[Study text — start]
Tile Programming Model
- Tiles: Each thread block processes a tile of the input matrix.
- Pipeline: Simple, but can be extended for more complex memory patterns or fused operations.
Features
- Memory Hierarchy: Illustrates DRAM, LDS, and register usage in CK Tile.
- Minimal Example: Ideal for learning and debugging tile-programming concepts.
- Validation: CPU validation and benchmarking options.
Build & Run
# in the root of ck_tile
mkdir build && cd build
# you can replace <arch> with the appropriate architecture
# (for example gfx90a or gfx942) or leave it blank
../script/cmake-ck-dev.sh ../ <arch>
# Make the copy kernel executable
make test_copy -j
This will result in an executable build/bin/test_copy_kernel
Arguments
args:
-m input matrix rows. (default 64)
-n input matrix cols. (default 8)
-id warp to use for computation. (default 0)
-v validation flag to check device results. (default 1)
-prec datatype precision to use. (default fp16)
-warmup no. of warmup iterations. (default 50)
-repeat no. of iterations for kernel execution time. (default 100)
Source Structure
- Kernel:
test_copy.hpp(tile-programming kernel template) - Executable:
test_copy.cpp - Build:
CMakeLists.txt
Related CK Tile Examples
- 03_gemm: GEMM with tiles
- 35_batched_transpose: Batched transpose with tiles
- 06_permute: Generic permutation with tiles
For distribution, see include/ck_tile/tile_program/tile_distribution/.
[Study text — finish]
> **Tasks**:
a - List every command-line argument given in the copy kernel text, with its default value.
b - In the copy kernel text, condense the Features list beginning "Memory Hierarchy: Illustrates" into a single sentence that keeps its main facts.
c - From the copy kernel text, extract the passage starting with "- Pipeline: Simple, but" and going on through "in CK Tile.".
The records come from a different source.
[Records — start]
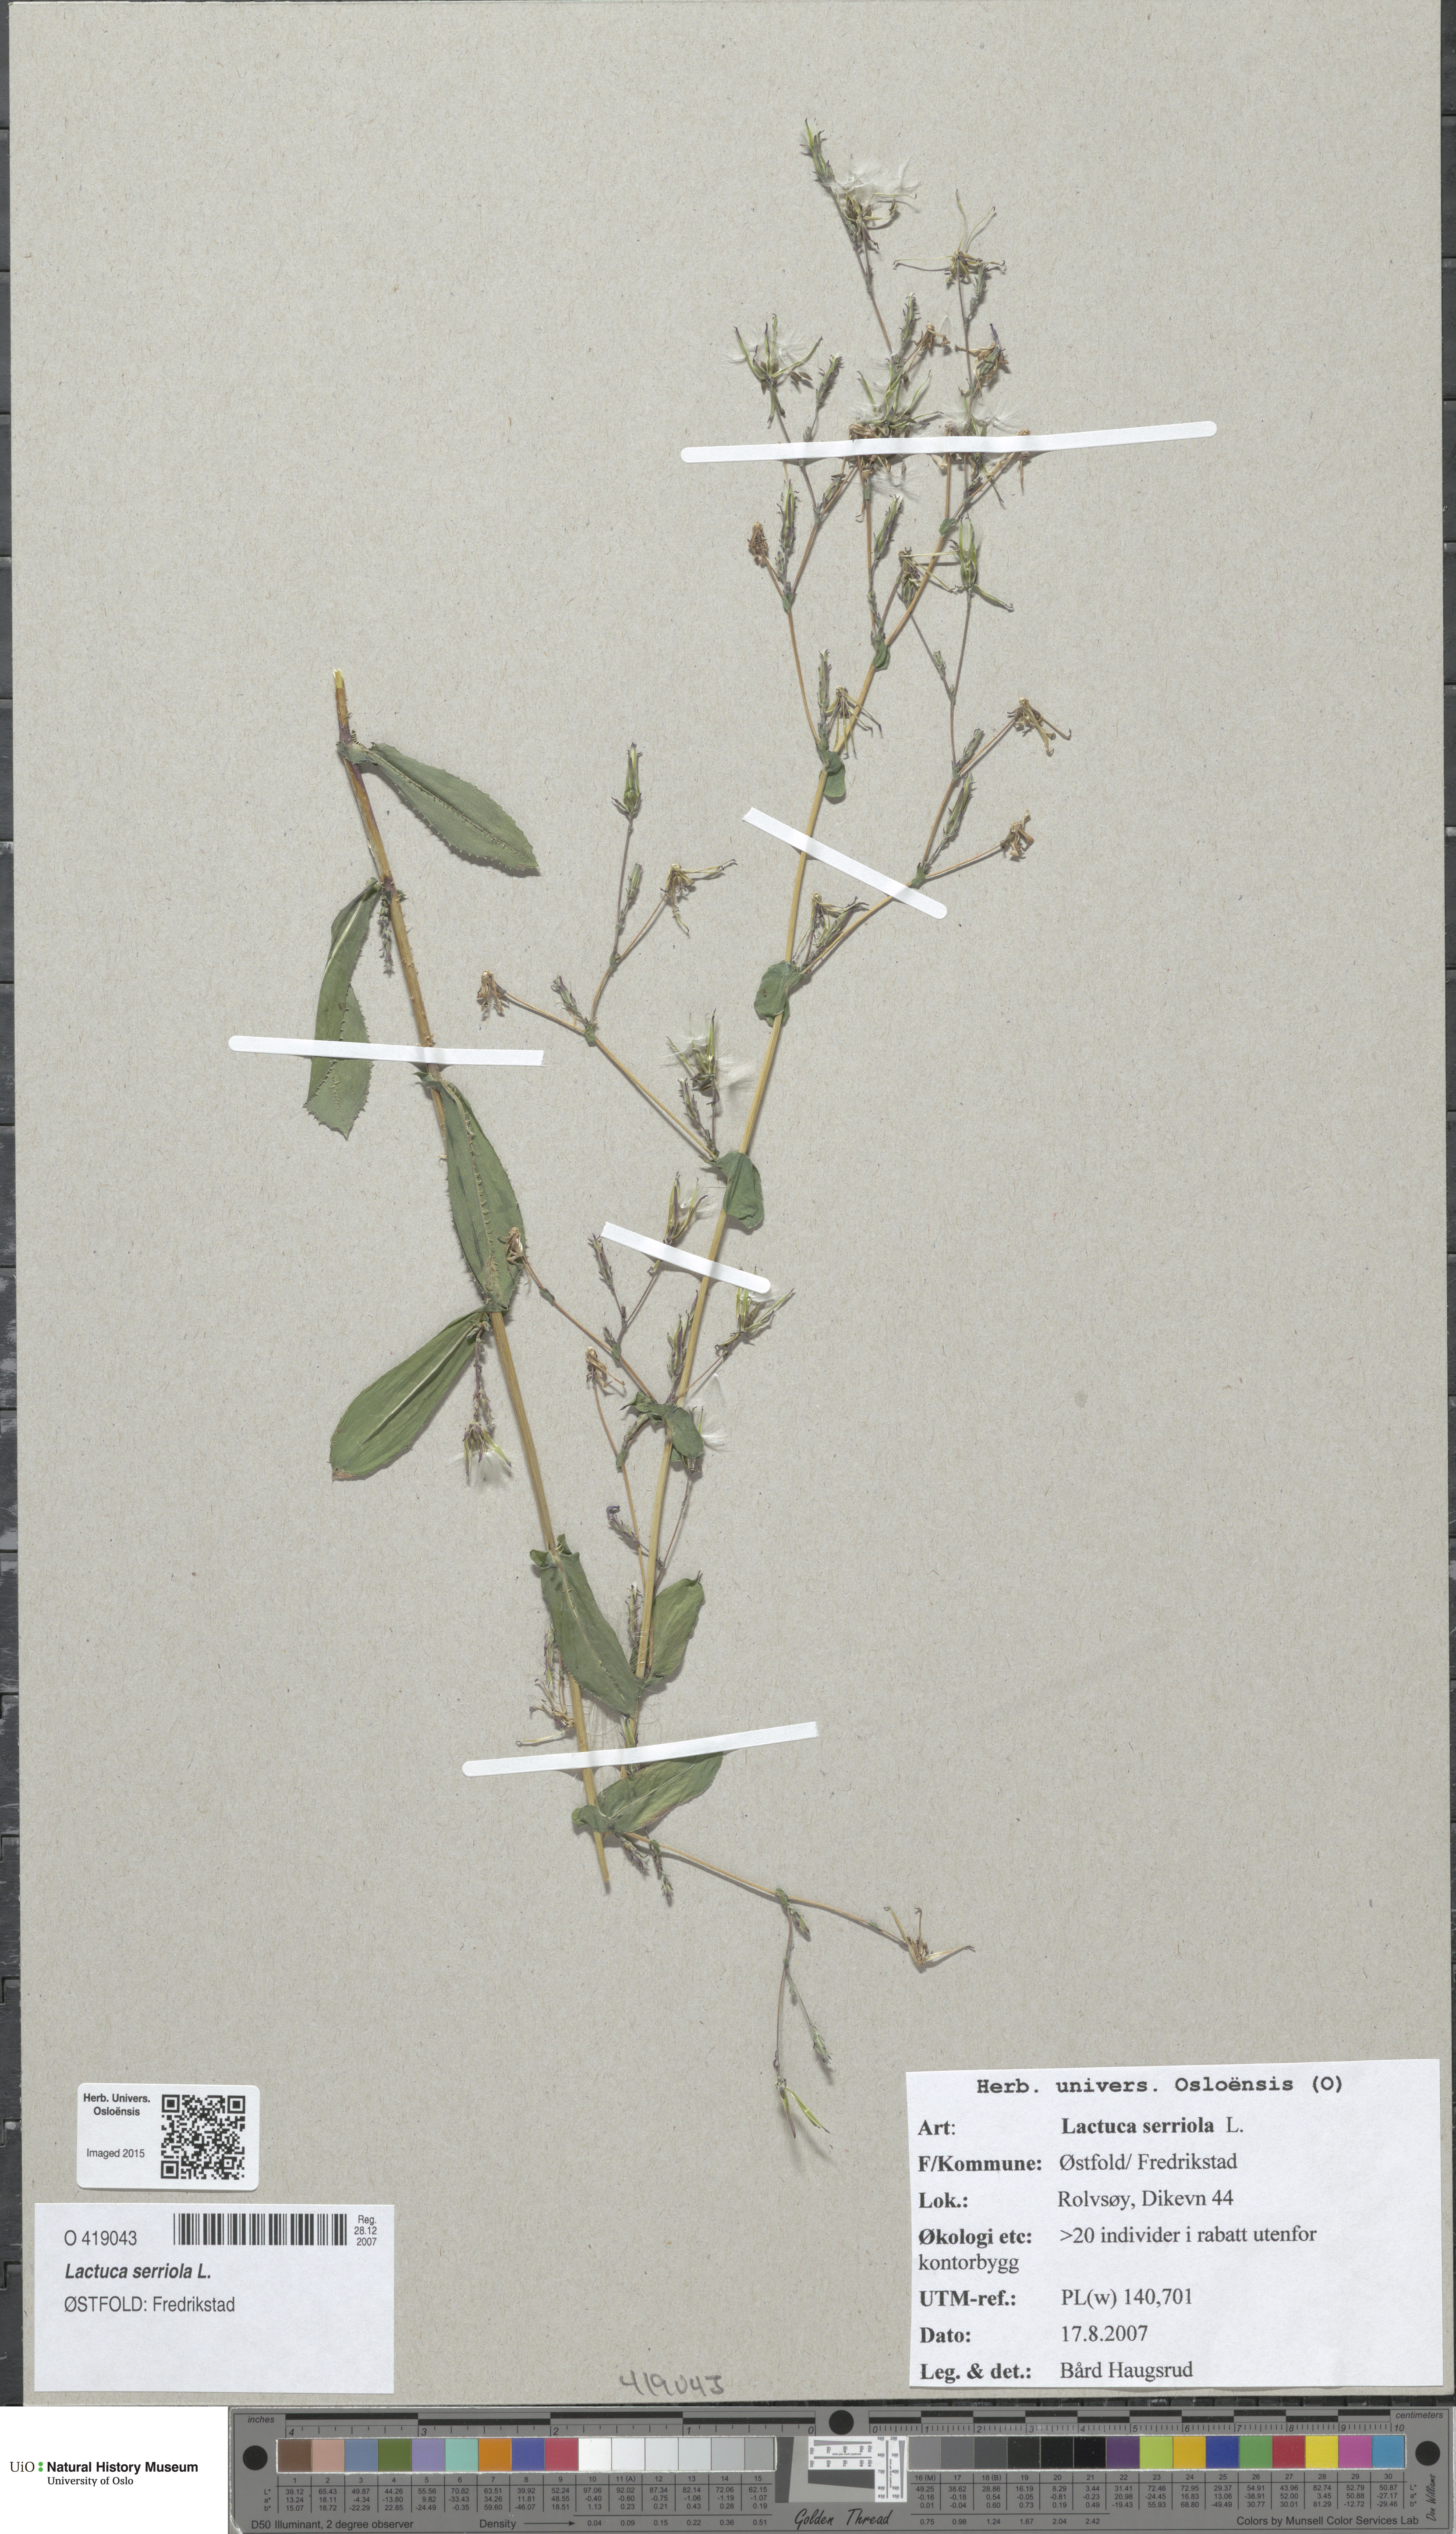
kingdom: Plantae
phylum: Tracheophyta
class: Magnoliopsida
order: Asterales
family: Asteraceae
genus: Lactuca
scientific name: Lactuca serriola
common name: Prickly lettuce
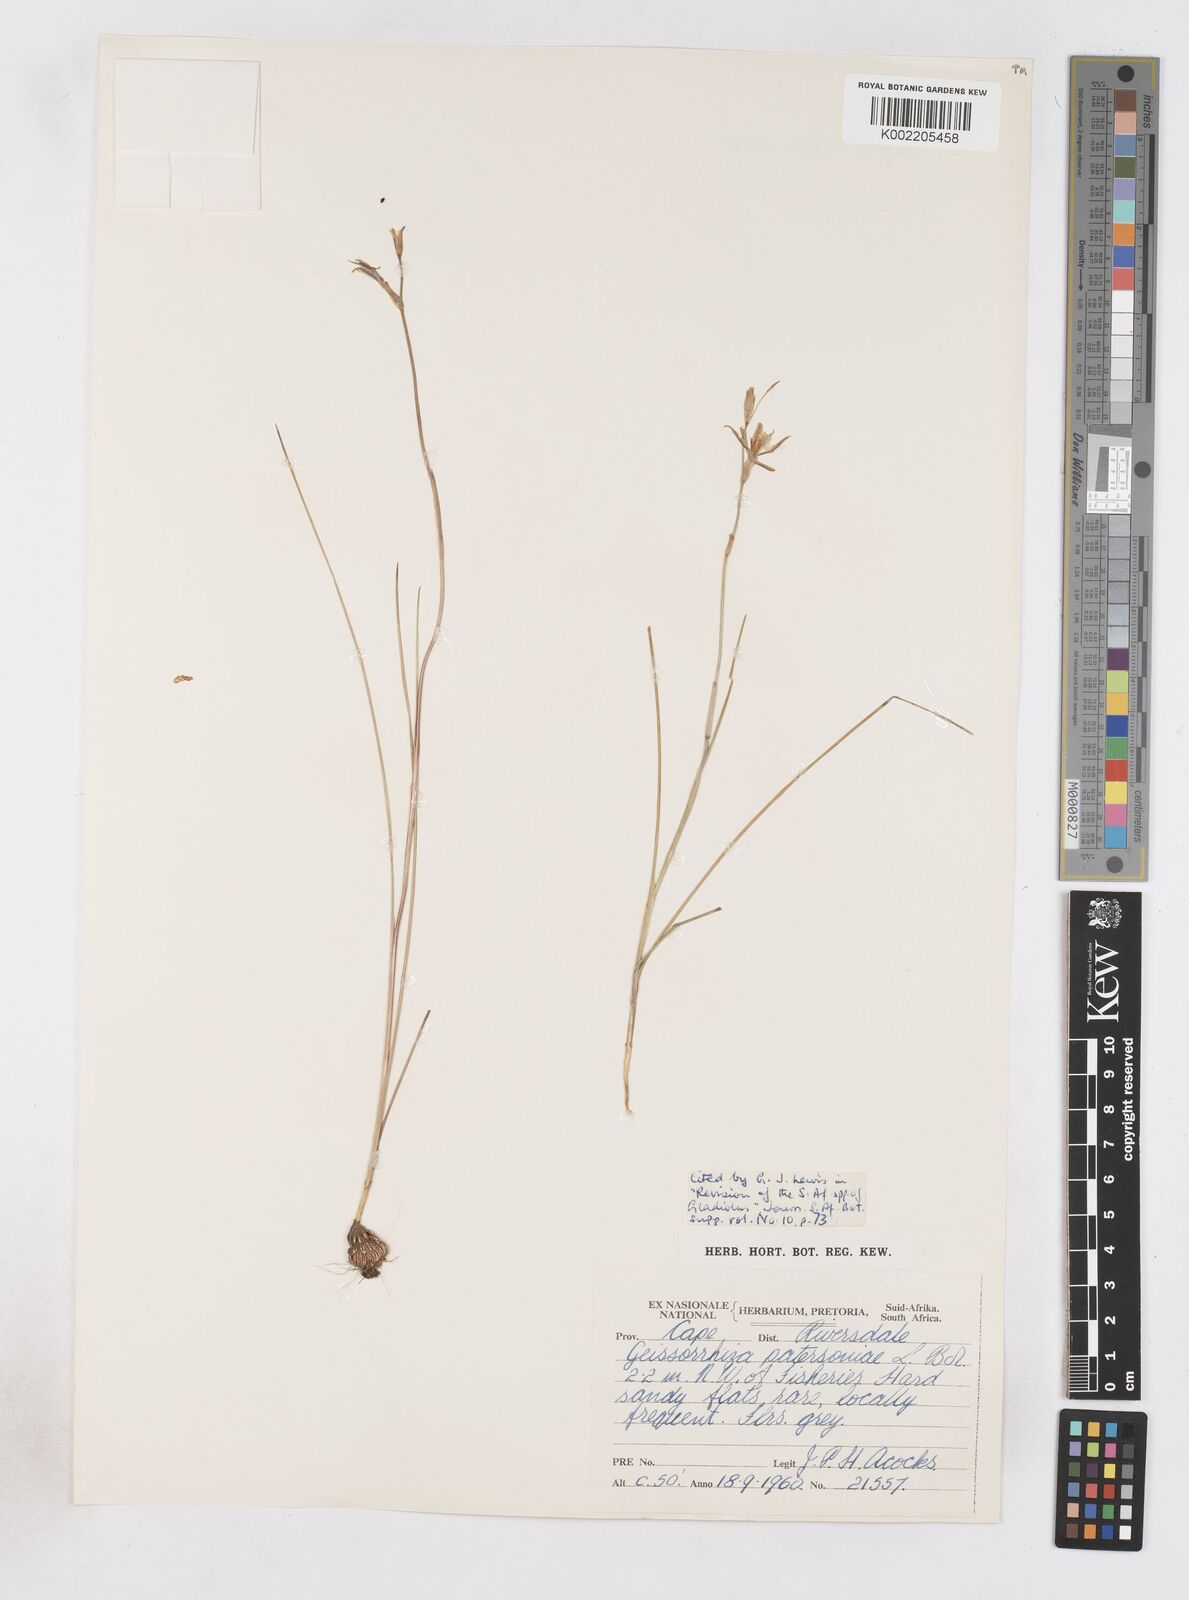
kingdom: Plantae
[Records — finish]
> **Responses to the exercise**:
a -
-m (input matrix rows): 64
-n (input matrix cols): 8
-id (warp to use for computation): 0
-v (validation flag to check device results): 1
-prec (datatype precision to use): fp16
-warmup (no. of warmup iterations): 50
-repeat (no. of iterations for kernel execution time): 100

b - The example shows DRAM, LDS, and register usage in CK Tile, serves as a minimal example for learning and debugging tile-programming concepts, and offers CPU validation and benchmarking.

c -
- Pipeline: Simple, but can be extended for more complex memory patterns or fused operations.
Features
- Memory Hierarchy: Illustrates DRAM, LDS, and register usage in CK Tile.